→ THE DATA:

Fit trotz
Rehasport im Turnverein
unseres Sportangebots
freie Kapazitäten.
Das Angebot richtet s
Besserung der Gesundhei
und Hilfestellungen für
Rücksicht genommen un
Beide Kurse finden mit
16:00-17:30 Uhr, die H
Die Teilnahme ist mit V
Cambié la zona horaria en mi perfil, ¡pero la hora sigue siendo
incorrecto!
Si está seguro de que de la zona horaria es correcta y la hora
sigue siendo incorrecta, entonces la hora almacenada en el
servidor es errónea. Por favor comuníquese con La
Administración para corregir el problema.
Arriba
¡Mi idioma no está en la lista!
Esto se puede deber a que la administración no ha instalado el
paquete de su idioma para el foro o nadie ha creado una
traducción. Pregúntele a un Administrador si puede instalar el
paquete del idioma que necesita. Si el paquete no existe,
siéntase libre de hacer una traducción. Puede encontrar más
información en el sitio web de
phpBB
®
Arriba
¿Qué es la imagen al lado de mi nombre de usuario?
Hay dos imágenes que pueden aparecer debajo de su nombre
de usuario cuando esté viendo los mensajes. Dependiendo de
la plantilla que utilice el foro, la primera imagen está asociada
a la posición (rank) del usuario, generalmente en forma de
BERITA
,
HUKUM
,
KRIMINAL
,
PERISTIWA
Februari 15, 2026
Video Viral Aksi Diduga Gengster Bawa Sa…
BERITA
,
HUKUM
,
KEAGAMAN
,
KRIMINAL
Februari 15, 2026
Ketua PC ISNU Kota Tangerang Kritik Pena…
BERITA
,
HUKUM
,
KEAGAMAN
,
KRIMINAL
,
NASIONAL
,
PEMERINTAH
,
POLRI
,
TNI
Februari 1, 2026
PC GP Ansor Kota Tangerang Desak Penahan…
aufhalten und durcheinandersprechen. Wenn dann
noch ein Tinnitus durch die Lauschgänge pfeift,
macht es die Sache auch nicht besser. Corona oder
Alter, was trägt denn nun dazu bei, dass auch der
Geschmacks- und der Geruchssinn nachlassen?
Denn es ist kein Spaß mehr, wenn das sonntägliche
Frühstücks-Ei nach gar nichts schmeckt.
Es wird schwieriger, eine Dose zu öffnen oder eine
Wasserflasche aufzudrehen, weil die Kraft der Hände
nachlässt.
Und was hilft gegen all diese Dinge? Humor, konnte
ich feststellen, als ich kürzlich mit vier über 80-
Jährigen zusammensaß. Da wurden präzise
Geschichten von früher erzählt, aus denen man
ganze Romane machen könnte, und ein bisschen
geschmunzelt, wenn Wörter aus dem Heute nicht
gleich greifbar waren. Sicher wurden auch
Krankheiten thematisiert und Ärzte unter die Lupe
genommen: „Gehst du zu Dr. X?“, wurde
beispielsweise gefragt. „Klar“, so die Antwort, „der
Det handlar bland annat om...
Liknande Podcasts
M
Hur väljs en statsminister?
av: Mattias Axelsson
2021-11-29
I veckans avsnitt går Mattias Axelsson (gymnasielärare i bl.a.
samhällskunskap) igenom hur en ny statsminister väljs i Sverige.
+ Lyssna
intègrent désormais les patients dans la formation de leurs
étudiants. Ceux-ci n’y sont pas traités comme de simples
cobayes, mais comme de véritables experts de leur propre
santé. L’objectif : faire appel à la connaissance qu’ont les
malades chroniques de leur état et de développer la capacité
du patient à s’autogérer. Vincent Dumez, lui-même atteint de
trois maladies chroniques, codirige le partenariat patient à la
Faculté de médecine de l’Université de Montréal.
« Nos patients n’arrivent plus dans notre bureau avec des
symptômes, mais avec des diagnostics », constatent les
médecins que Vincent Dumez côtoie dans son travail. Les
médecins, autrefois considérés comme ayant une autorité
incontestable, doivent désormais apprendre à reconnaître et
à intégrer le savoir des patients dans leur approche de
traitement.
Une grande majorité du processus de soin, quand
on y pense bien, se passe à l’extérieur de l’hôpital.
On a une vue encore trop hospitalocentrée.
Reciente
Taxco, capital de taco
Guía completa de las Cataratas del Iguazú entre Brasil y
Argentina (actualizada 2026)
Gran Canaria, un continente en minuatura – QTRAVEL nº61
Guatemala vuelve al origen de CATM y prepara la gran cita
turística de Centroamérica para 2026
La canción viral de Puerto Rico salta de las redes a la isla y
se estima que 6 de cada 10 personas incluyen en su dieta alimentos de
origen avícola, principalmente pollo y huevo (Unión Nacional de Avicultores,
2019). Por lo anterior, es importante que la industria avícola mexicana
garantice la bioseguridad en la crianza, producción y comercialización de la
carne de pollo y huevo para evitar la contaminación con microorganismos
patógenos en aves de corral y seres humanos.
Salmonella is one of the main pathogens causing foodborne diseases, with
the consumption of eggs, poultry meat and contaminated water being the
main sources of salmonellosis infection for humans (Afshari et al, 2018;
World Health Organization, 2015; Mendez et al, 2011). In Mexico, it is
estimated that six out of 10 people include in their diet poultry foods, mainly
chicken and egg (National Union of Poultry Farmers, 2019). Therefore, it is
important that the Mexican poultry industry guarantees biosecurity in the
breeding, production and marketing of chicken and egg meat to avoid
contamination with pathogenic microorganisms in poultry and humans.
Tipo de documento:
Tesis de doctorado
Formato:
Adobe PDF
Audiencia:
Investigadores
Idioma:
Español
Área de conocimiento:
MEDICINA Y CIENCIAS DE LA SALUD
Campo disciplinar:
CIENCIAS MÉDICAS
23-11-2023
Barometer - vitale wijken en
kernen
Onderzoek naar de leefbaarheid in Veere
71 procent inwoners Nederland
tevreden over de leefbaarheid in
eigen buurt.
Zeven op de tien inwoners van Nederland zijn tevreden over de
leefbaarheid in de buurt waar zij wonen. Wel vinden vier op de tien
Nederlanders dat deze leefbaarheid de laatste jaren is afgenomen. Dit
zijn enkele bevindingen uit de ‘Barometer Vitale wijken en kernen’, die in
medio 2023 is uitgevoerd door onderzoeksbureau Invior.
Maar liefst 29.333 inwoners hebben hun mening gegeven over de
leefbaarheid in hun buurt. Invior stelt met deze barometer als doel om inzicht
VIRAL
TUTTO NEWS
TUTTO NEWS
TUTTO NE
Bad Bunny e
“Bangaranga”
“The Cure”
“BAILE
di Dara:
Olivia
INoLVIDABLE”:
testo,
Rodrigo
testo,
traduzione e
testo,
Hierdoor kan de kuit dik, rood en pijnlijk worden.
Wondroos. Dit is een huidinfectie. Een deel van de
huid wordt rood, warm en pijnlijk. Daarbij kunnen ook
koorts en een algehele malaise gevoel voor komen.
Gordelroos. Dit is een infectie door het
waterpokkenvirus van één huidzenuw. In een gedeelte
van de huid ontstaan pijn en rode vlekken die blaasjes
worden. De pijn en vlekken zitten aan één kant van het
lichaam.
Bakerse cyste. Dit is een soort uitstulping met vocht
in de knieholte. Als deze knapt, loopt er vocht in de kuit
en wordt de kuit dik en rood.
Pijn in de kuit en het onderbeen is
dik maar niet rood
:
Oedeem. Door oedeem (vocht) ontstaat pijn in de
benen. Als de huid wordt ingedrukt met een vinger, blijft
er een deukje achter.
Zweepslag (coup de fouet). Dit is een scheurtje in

→ HOW TO COMPLETE THIS TASK: Look through the listing above and copy each line with the word "deze" in it.

→ TASK ANSWER:
Nederlanders dat deze leefbaarheid de laatste jaren is afgenomen. Dit
leefbaarheid in hun buurt. Invior stelt met deze barometer als doel om inzicht
in de knieholte. Als deze knapt, loopt er vocht in de kuit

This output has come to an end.